### Task objective
Return every line from the one with "SEAWOOD DESI" through the one with "Case Masonic", inclusive, exactly as it appears below.

START Supplied data

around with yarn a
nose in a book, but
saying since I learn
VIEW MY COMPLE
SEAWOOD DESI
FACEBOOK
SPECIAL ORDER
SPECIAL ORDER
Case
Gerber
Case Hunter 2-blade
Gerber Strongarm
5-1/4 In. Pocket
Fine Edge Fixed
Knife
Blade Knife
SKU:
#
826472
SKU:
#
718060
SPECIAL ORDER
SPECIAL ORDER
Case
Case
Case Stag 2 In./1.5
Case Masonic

END Supplied data
START Supplied data

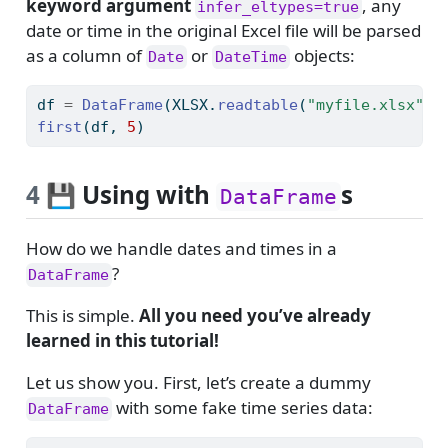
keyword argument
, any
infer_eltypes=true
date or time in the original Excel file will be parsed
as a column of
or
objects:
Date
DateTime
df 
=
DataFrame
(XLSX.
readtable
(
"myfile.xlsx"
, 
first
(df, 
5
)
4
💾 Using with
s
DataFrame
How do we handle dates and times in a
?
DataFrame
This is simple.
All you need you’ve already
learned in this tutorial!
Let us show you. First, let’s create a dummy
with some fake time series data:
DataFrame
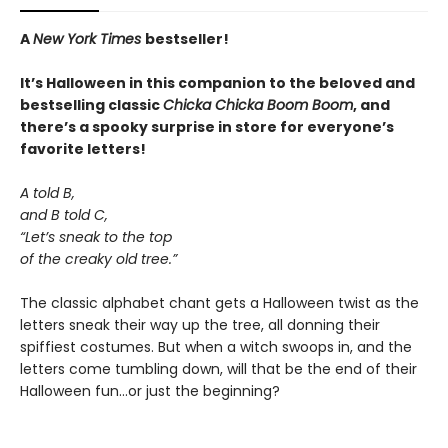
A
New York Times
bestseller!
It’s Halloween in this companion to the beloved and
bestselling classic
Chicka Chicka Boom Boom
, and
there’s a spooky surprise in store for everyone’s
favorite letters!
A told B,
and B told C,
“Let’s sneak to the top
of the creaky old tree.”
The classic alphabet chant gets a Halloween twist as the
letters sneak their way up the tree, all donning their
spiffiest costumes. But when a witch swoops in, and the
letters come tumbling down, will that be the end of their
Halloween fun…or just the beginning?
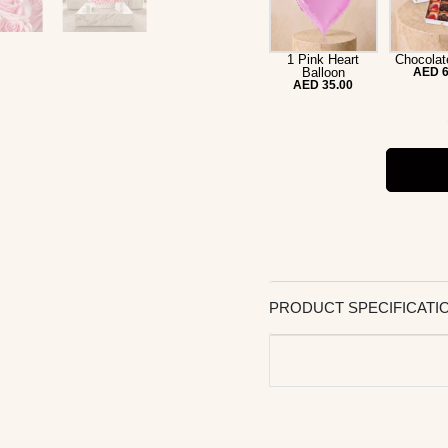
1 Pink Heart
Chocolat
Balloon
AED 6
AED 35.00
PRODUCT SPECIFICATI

END Supplied data
START Supplied data

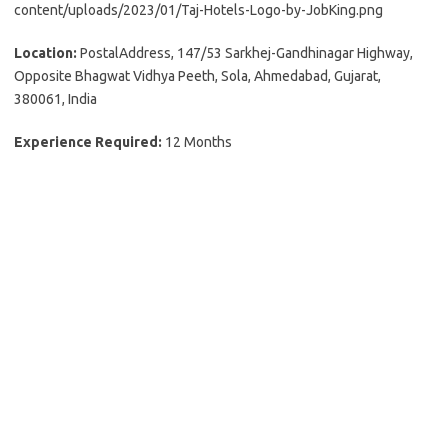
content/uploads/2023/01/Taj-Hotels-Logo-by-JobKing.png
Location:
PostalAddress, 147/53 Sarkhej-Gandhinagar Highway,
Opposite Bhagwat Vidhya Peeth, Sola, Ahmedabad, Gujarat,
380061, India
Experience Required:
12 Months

END Supplied data

### Exercise result
SEAWOOD DESI
FACEBOOK
SPECIAL ORDER
SPECIAL ORDER
Case
Gerber
Case Hunter 2-blade
Gerber Strongarm
5-1/4 In. Pocket
Fine Edge Fixed
Knife
Blade Knife
SKU:
#
826472
SKU:
#
718060
SPECIAL ORDER
SPECIAL ORDER
Case
Case
Case Stag 2 In./1.5
Case Masonic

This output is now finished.